The HPV vaccine that doctors would recommend

Oct 24, 2008

Despite the government's decision to choose the vaccine Cervarix for the UK human papillomavirus (HPV) vaccination programme, every doctor I have spoken to has chosen Gardisal for their own children, says a doctor on bmj.com today.

Phil Hammond, a general practitioner and broadcaster, shares his consultant colleague's recommendation ("you'd be mad not to protect your daughter against genital warts if you can afford to") and the HPV vaccine choice he made for his children.

The genital warts lobby is largely undercover, he says, "but if it was breast cancer, there would doubtless be an industry supported march on Downing Street…There are no letters to the Times, and warts have never made it to the cover of the Mail."

Both vaccines are equally effective against the strains of HPV that are known to be responsible for seven in ten cases of cervical cancer, but only Gardisal protects against 90% of genital warts.

With 100 000 new cases of genital warts in England each year and condoms only reducing transmission by up to 50%, the far safer option is to vaccinate with Gardisal, argues Hammond.

But, although Gardasil is available privately to parents, at a cost of £350 to £400, most will not be able to afford it.
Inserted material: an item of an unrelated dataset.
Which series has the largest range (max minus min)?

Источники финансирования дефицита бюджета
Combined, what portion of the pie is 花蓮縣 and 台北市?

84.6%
According to Hammond, with the current cost of treating genital warts estimated to be £23 million, the government's decision may be a false economy. Within three or four years the use of Gardasil would have begun to have a considerable financial payback.
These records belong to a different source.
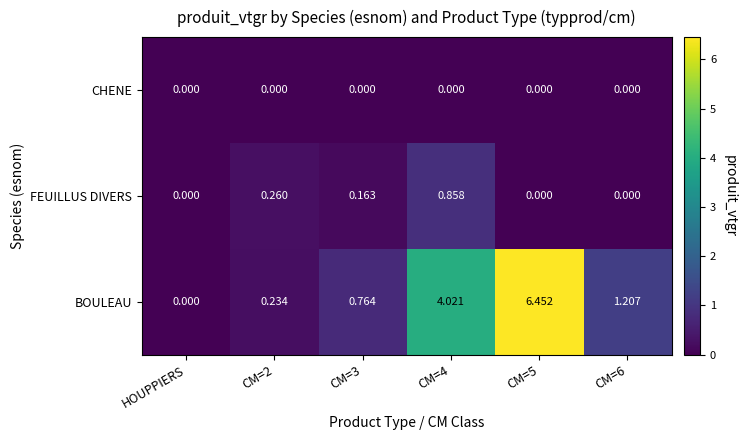

Which category has the lowest value in the BOULEAU series?

HOUPPIERS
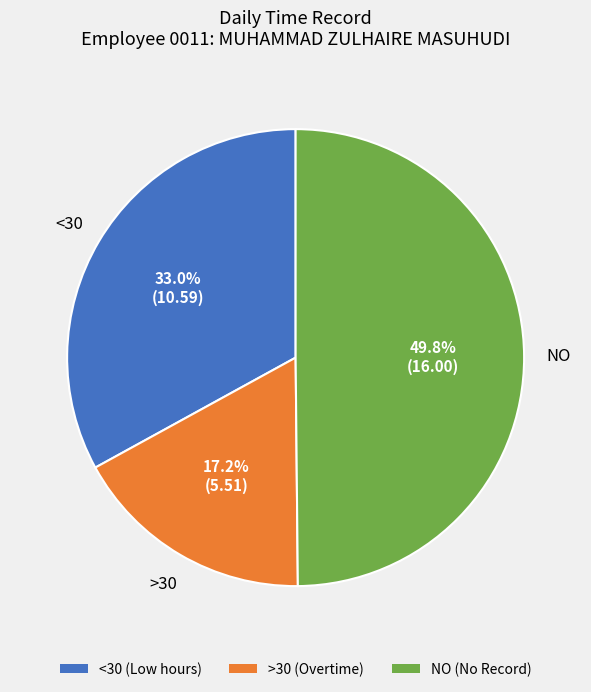

How much of the chart is everything except NO?

50.2%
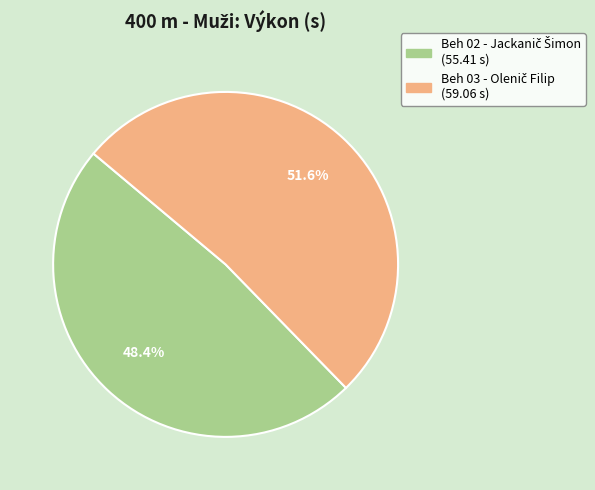

Is there any slice that represents more than half of the pie?

Yes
The government's cheap deal for Cervarix only applies to the vaccination programme. The fact is that most doctors would recommend Gardasil because of the extra protection it offers, he writes.

In addition, he argues that there has been a glaring lack of patient choice. Having chosen one vaccine for us the government has failed to provide information on the other vaccine, which is given no mention on the NHS Choices website or on the NHS vaccination site.

He believes that for any licensed treatment, the public should be given quick and easy access to unbiased information on efficacy and safety.